▸ **Textabschnitt**:
═══
Ergänzend ist hierzu nur auszuführen, dass das SG die Klägerin zwar nicht auf die Möglichkeit hingewiesen hat, Wiedereinsetzungsgründe vorzutragen. Hierin ist jedoch kein wesentlicher Verfahrensmangel zu sehen, denn die Klägerin war während des Klageverfahrens vor dem SG rechtskundig durch einen Sozialverband vertreten.

Auch im Berufungsverfahren hat die Klägerin – trotz Kenntnis der Fristversäumnis und der Möglichkeit die Wiedereinsetzung zu beantragen – nichts vorgetragen, was die Zugangsfiktion des § 37 Abs 2 SGB X erschüttern könnte, worauf für die Frage der Fristwahrung der Klage aber maßgeblich abzustellen war. Darüber hinaus erscheint auch in Bezug auf die Möglichkeit einer Wiedereinsetzung eine unverschuldete Säumnis der Klägerin nicht gegeben, denn es ist insbesondere nicht nachvollziehbar, dass die Klägerin gehindert gewesen sein soll, den Klageschriftsatz, den sie nach dem Datum dieses Schreibens bereits am 29.05.2007 gefertigt hat, vor dem 13.06.2007 an die Beklagte oder das SG zu übersenden.

Im Ergebnis ist die Berufung daher zurückzuweisen, so dass der Klägerin als Unterliegender keine außergerichtlichen Kosten zu erstatten sind. Die Kostenentscheidung beruht auf den §§ 183, 193 SGG.

Gründe nach § 160 Abs 1 Nr.1 und 2 SGG, die Revision zuzulassen, liegen nicht vor.
═══
Gesammelte Daten:
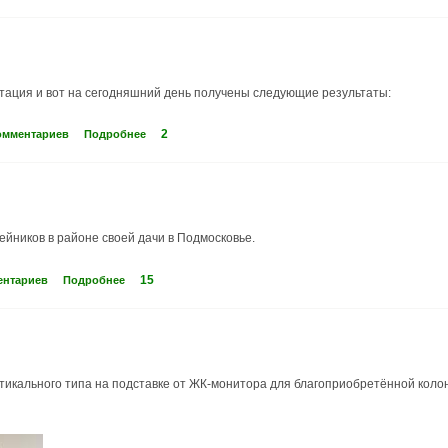
тация и вот на сегодняшний день получены следующие результаты:
2
комментариев
Подробнее
ейников в районе своей дачи в Подмосковье.
15
ентариев
Подробнее
икального типа на подставке от ЖК-монитора для благоприобретённой коло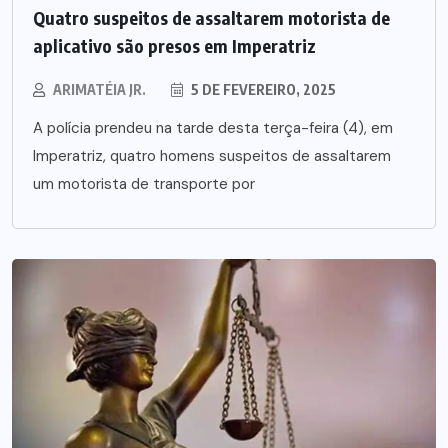
Quatro suspeitos de assaltarem motorista de
aplicativo são presos em Imperatriz
ARIMATÉIA JR.
5 DE FEVEREIRO, 2025
A polícia prendeu na tarde desta terça-feira (4), em
Imperatriz, quatro homens suspeitos de assaltarem
um motorista de transporte por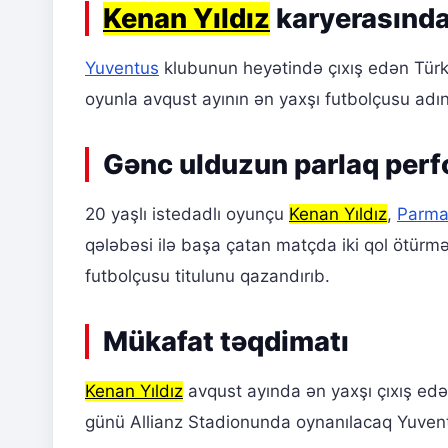
Kenan Yıldız
karyerasında
Yuventus
klubunun heyətində çıxış edən Türk
oyunla avqust ayının ən yaxşı futbolçusu adın
Gənc ulduzun parlaq per
20 yaşlı istedadlı oyunçu
Kenan Yıldız
,
Parm
qələbəsi ilə başa çatan matçda iki qol ötürm
futbolçusu titulunu qazandırıb.
Mükafat təqdimatı
Kenan Yıldız
avqust ayında ən yaxşı çıxış edə
günü Allianz Stadionunda oynanılacaq Yuventu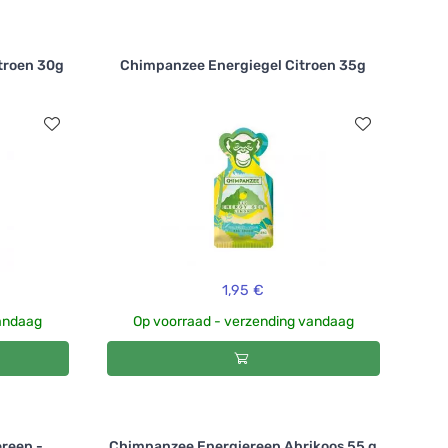
troen 30g
Chimpanzee Energiegel Citroen 35g
1,95 €
vandaag
Op voorraad - verzending vandaag
reep -
Chimpanzee Energiereep Abrikoos 55 g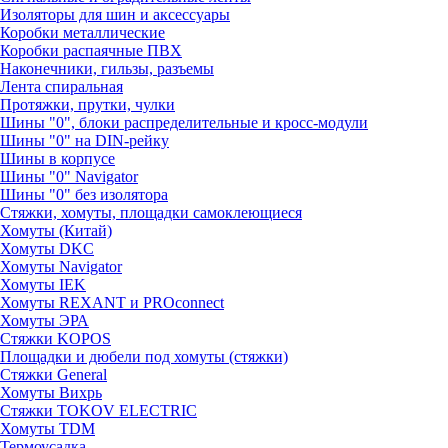
Изоляторы для шин и аксессуары
Коробки металлические
Коробки распаячные ПВХ
Наконечники, гильзы, разъемы
Лента спиральная
Протяжки, прутки, чулки
Шины "0", блоки распределительные и кросс-модули
Шины "0" на DIN-рейку
Шины в корпусе
Шины "0" Navigator
Шины "0" без изолятора
Стяжки, хомуты, площадки самоклеющиеся
Хомуты (Китай)
Хомуты DKC
Хомуты Navigator
Хомуты IEK
Хомуты REXANT и PROconnect
Хомуты ЭРА
Стяжки KOPOS
Площадки и дюбели под хомуты (стяжки)
Стяжки General
Хомуты Вихрь
Стяжки TOKOV ELECTRIC
Хомуты TDM
Термоусадка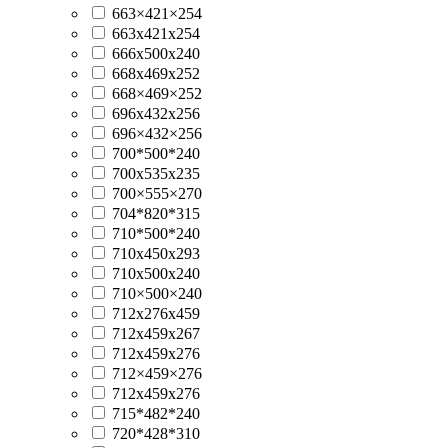
663×421×254
663х421х254
666x500x240
668x469x252
668×469×252
696x432x256
696×432×256
700*500*240
700x535x235
700×555×270
704*820*315
710*500*240
710x450x293
710x500x240
710×500×240
712x276x459
712x459x267
712x459x276
712×459×276
712х459х276
715*482*240
720*428*310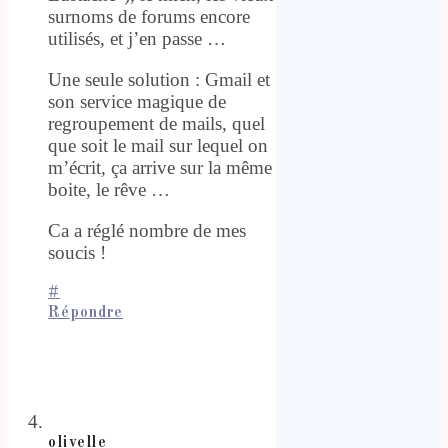
surnoms de forums encore
utilisés, et j’en passe …
Une seule solution : Gmail et
son service magique de
regroupement de mails, quel
que soit le mail sur lequel on
m’écrit, ça arrive sur la même
boite, le rêve …
Ca a réglé nombre de mes
soucis !
#
Répondre
olivelle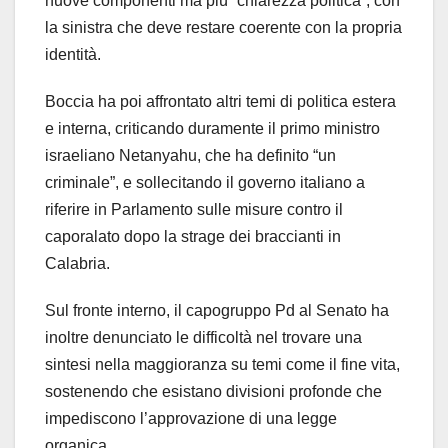
nuove componenti ma più “chiarezza politica”, con
la sinistra che deve restare coerente con la propria
identità.
Boccia ha poi affrontato altri temi di politica estera
e interna, criticando duramente il primo ministro
israeliano Netanyahu, che ha definito “un
criminale”, e sollecitando il governo italiano a
riferire in Parlamento sulle misure contro il
caporalato dopo la strage dei braccianti in
Calabria.
Sul fronte interno, il capogruppo Pd al Senato ha
inoltre denunciato le difficoltà nel trovare una
sintesi nella maggioranza su temi come il fine vita,
sostenendo che esistano divisioni profonde che
impediscono l’approvazione di una legge
organica.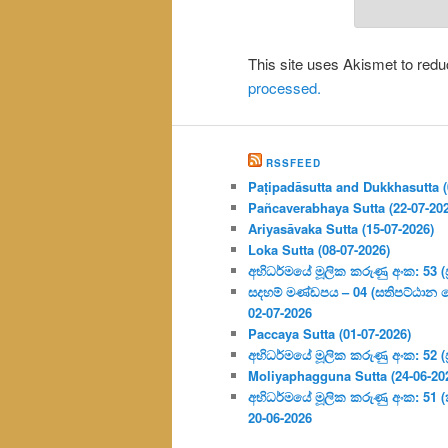
This site uses Akismet to re
processed.
RSSFEED
Paṭipadāsutta and Dukkhasutta (
Pañcaverabhaya Sutta (22-07-20
Ariyasāvaka Sutta (15-07-2026)
Loka Sutta (08-07-2026)
අභිධර්මයේ මූලික කරුණු අංක: 53 (ප්‍
සදහම් මණ්ඩපය – 04 (සතිපට්ඨාන 
02-07-2026
Paccaya Sutta (01-07-2026)
අභිධර්මයේ මූලික කරුණු අංක: 52 (ප්‍
Moliyaphagguna Sutta (24-06-20
අභිධර්මයේ මූලික කරුණු අංක: 51 (කර්
20-06-2026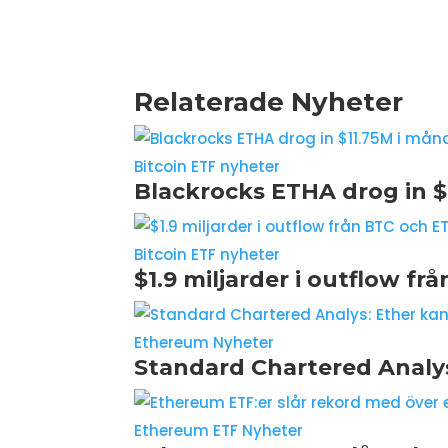
Relaterade Nyheter
Bitcoin ETF nyheter
Blackrocks ETHA drog in $
Bitcoin ETF nyheter
$1.9 miljarder i outflow fr
Ethereum Nyheter
Standard Chartered Analys
Ethereum ETF Nyheter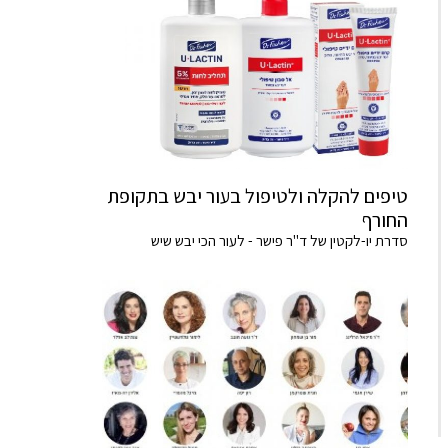
טיפים להקלה ולטיפול בעור יבש בתקופת
החורף
סדרת יו-לקטין של ד"ר פישר - לעור הכי יבש שיש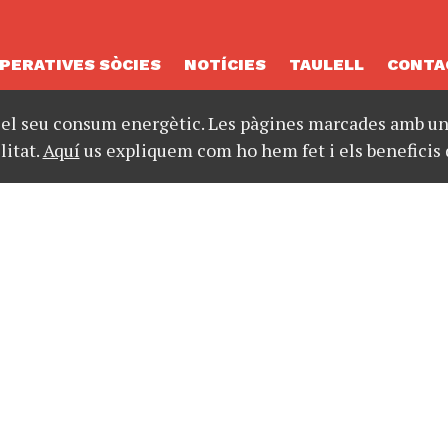
PERATIVES SÒCIES
NOTÍCIES
TAULELL
CONTA
 el seu consum energètic. Les pàgines marcades amb un 
litat.
Aquí
us expliquem com ho hem fet i els beneficis 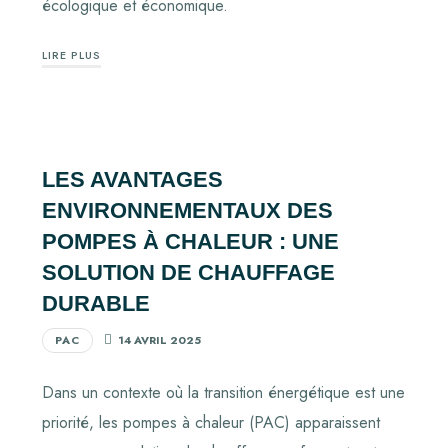
écologique et économique.
LIRE PLUS
LES AVANTAGES
ENVIRONNEMENTAUX DES
POMPES À CHALEUR : UNE
SOLUTION DE CHAUFFAGE
DURABLE
PAC
14 AVRIL 2025
Dans un contexte où la transition énergétique est une
priorité, les pompes à chaleur (PAC) apparaissent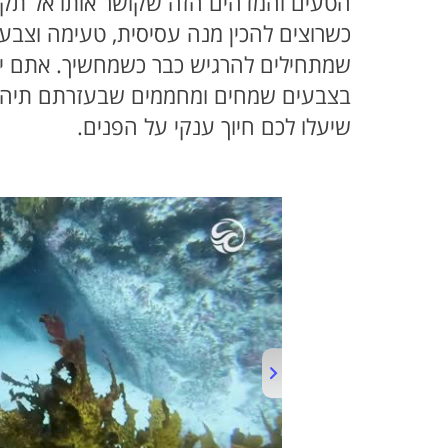
הטעים והמדהים הזה שקושר אותו אל תקופ
כשרוצים להכין מנה עסיסית, טעימה וצבע
שמתחילים להרגיש כבר כשמחשיך. אתם יו
בצבעים שמחים ומחממים שבעזרתם תיהנ
שיעלו לכם חיוך ענקי על הפנים.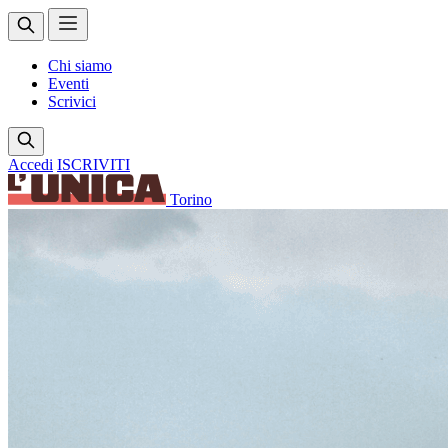
Chi siamo
Eventi
Scrivici
Accedi
ISCRIVITI
Torino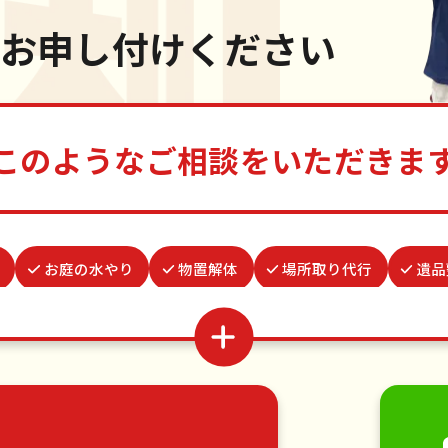
お申し付けください
このようなご相談をいただきま
お庭の水やり
物置解体
場所取り代行
遺品
替え
謝罪代行
つた・ツルの撤去
クモの駆除
具組立
結婚式代理出席
お墓参り代行
蜂の巣駆除
家具の移動
引っ越し
植木の剪定
植木の伐採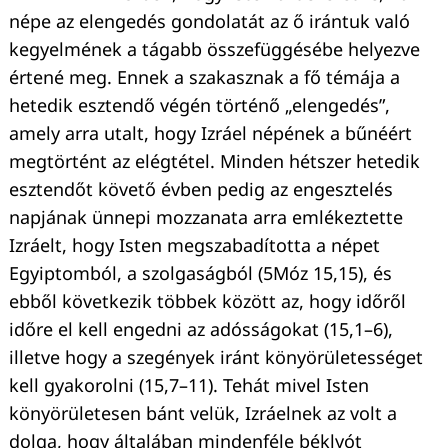
népe az elengedés gondolatát az ő irántuk való
kegyelmének a tágabb összefüggésébe helyezve
értené meg. Ennek a szakasznak a fő témája a
hetedik esztendő végén történő „elengedés”,
amely arra utalt, hogy Izráel népének a bűnéért
megtörtént az elégtétel. Minden hétszer hetedik
esztendőt követő évben pedig az engesztelés
napjának ünnepi mozzanata arra emlékeztette
Izráelt, hogy Isten megszabadította a népet
Egyiptomból, a szolgaságból (5Móz 15,15), és
ebből következik többek között az, hogy időről
időre el kell engedni az adósságokat (15,1–6),
illetve hogy a szegények iránt könyörületességet
kell gyakorolni (15,7–11). Tehát mivel Isten
könyörületesen bánt velük, Izráelnek az volt a
dolga, hogy általában mindenféle béklyót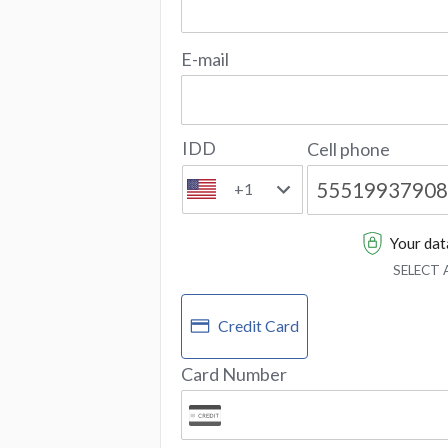
E-mail
IDD
Cell phone
+1
Your data
SELECT
Credit Card
Card Number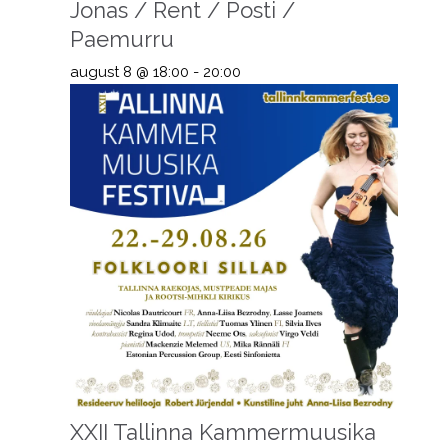
Jonas / Rent / Posti /
Paemurru
august 8 @ 18:00
-
20:00
XXII Tallinna Kammermuusika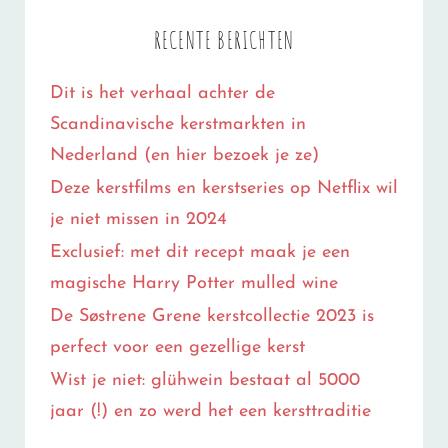
BETOVERENDE
RECENTE BERICHTEN
HARRY
Dit is het verhaal achter de
POTTER
Scandinavische kerstmarkten in
KERSTKOOKBOEK
Nederland (en hier bezoek je ze)
Deze kerstfilms en kerstseries op Netflix wil
je niet missen in 2024
Exclusief: met dit recept maak je een
magische Harry Potter mulled wine
De Søstrene Grene kerstcollectie 2023 is
perfect voor een gezellige kerst
Wist je niet: glühwein bestaat al 5000
jaar (!) en zo werd het een kersttraditie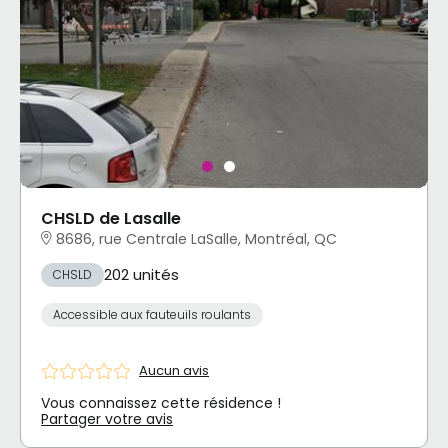
CHSLD de Lasalle
8686, rue Centrale LaSalle, Montréal, QC
202 unités
CHSLD
Accessible aux fauteuils roulants
Aucun avis
Vous connaissez cette résidence !
Partager votre avis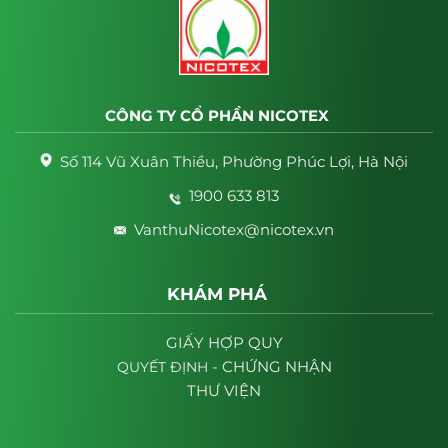
CÔNG TY CỔ PHẦN NICOTEX
Số 114 Vũ Xuân Thiều, Phường Phúc Lợi, Hà Nội
1900 633 813
VanthuNicotex@nicotex.vn
KHÁM PHÁ
GIẤY HỢP QUY
- CHỨNG NHẬN
QUYẾT
ĐỊNH
THƯ VIỆN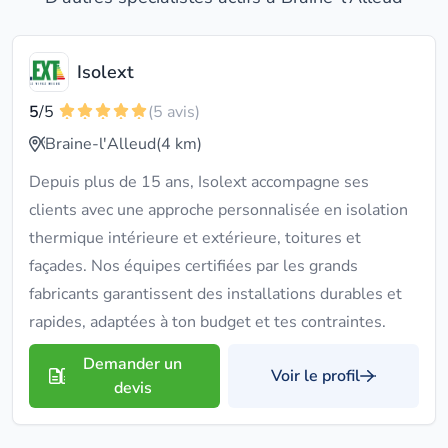
Isolext
5
/5
(5 avis)
Braine-l'Alleud
(4 km)
Depuis plus de 15 ans, Isolext accompagne ses
clients avec une approche personnalisée en isolation
thermique intérieure et extérieure, toitures et
façades. Nos équipes certifiées par les grands
fabricants garantissent des installations durables et
rapides, adaptées à ton budget et tes contraintes.
Demander un
Voir le profil
devis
═══
Schreiben Sie aus dem Textabschnitt wortgetreu die Stelle zwischen „Auch im Berufungsverfahren“ und „183, 193 SGG.“ ab, beide eingeschlossen. Die Einträge stehen in keinem Zusammenhang mit dem Textabschnitt.

▸ **Erwartete Antwort**:
Auch im Berufungsverfahren hat die Klägerin – trotz Kenntnis der Fristversäumnis und der Möglichkeit die Wiedereinsetzung zu beantragen – nichts vorgetragen, was die Zugangsfiktion des § 37 Abs 2 SGB X erschüttern könnte, worauf für die Frage der Fristwahrung der Klage aber maßgeblich abzustellen war. Darüber hinaus erscheint auch in Bezug auf die Möglichkeit einer Wiedereinsetzung eine unverschuldete Säumnis der Klägerin nicht gegeben, denn es ist insbesondere nicht nachvollziehbar, dass die Klägerin gehindert gewesen sein soll, den Klageschriftsatz, den sie nach dem Datum dieses Schreibens bereits am 29.05.2007 gefertigt hat, vor dem 13.06.2007 an die Beklagte oder das SG zu übersenden.

Im Ergebnis ist die Berufung daher zurückzuweisen, so dass der Klägerin als Unterliegender keine außergerichtlichen Kosten zu erstatten sind. Die Kostenentscheidung beruht auf den §§ 183, 193 SGG.